Il problema della deindividuazione durante una ricerca
La deindividuazione (a volte citata come deindividualizzazione) è un concetto della psicologia sociale e della sociologia introdotto dall’antropologo e psicologo francese Gustave Le Bon e poi ripreso da Philip G. Zimbardo.
È diventato un fenomeno di osservazione della psicologia a seguito della realizzazione dell’Esperimento carcerario di Stanford. L’obiettivo di Zimbardo era quello di indagare il comportamento umano in una società in cui gli individui sono definiti soltanto dal gruppo di appartenenza.
Nel contesto esaminato da Philip Zimbardo, la deindividuazione fu definita come quella perdita di autoconsapevolezza e autocontrollo che si sperimenta in determinate situazioni nelle quali l’individuo si trova ad agire all’interno di dinamiche sociali e di gruppo.
Nel film del 2005 Effetto Lucifero di Kyle Patrick Alvarez. viene riprodotto il famoso esperimento di Zimbardo.

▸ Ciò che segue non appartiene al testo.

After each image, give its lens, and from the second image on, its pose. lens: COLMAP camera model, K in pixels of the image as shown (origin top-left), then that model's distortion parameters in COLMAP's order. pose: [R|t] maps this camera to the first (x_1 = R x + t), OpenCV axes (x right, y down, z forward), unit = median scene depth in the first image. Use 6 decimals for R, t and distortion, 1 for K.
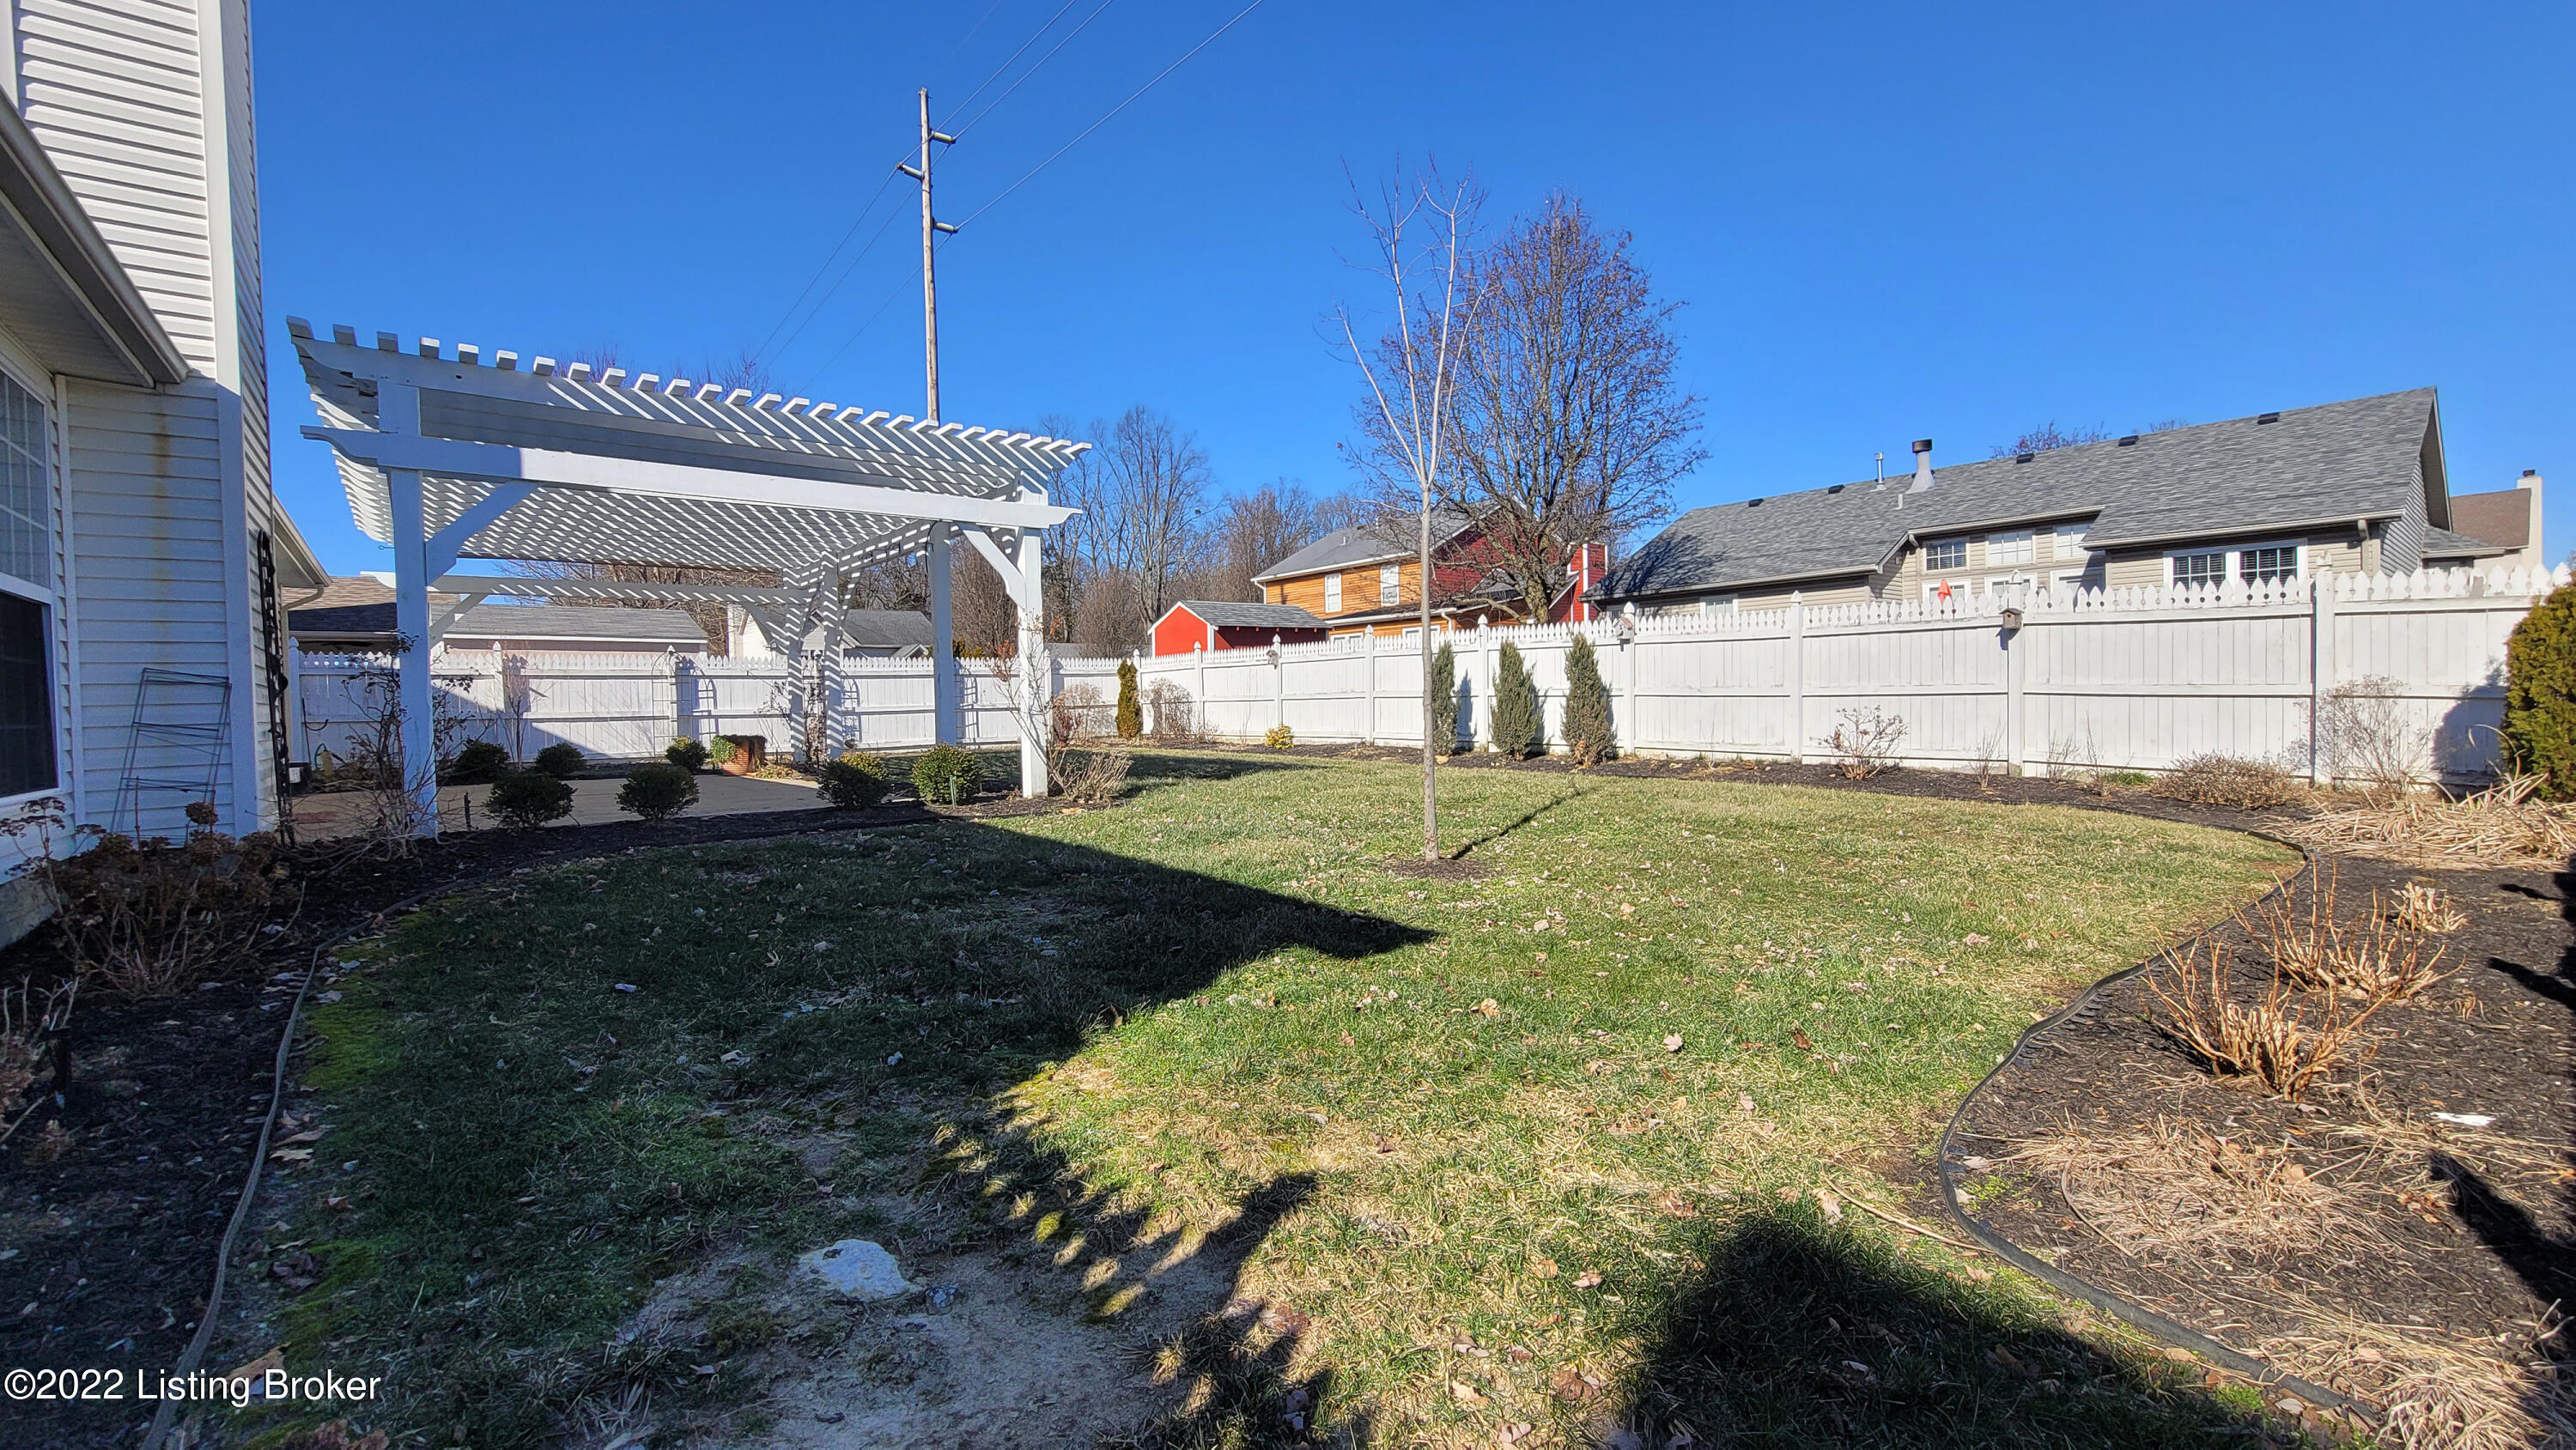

Se consideriamo il rischio che una persona non agisca in modo naturale perché legata a stereotipi ed aspettative sociali del luogo in cui si trova, la ricerca qualitativa è probabilmente la modalità più adeguata per sviscerarla o prenderla in considerazione come oggetto stesso di ricerca.
Questo rischio, che potremmo inserire tra i bias cognitivi delle persone oggetto di ricerca, è molto comune durante una ricerca di laboratorio, tipica espressione della ricerca quantitativa.
Questo significa che l’effetto di deindividuazione scoperto da Zimbardo poteva avvenire anche tra le persone coinvolte nel suo esperimento che serviva a spiegare l’effetto stesso.
Infatti, la comunità scientifica di allora, e in particolar modo la comunità scientifica moderna, ha enormemente criticato dal punto di vista etico e metodologico l’esperimento di Zimbardo.
Riuscire ad individuarla o a marginarla è sicuramente ipotizzabile attraverso la ricerca qualitativa.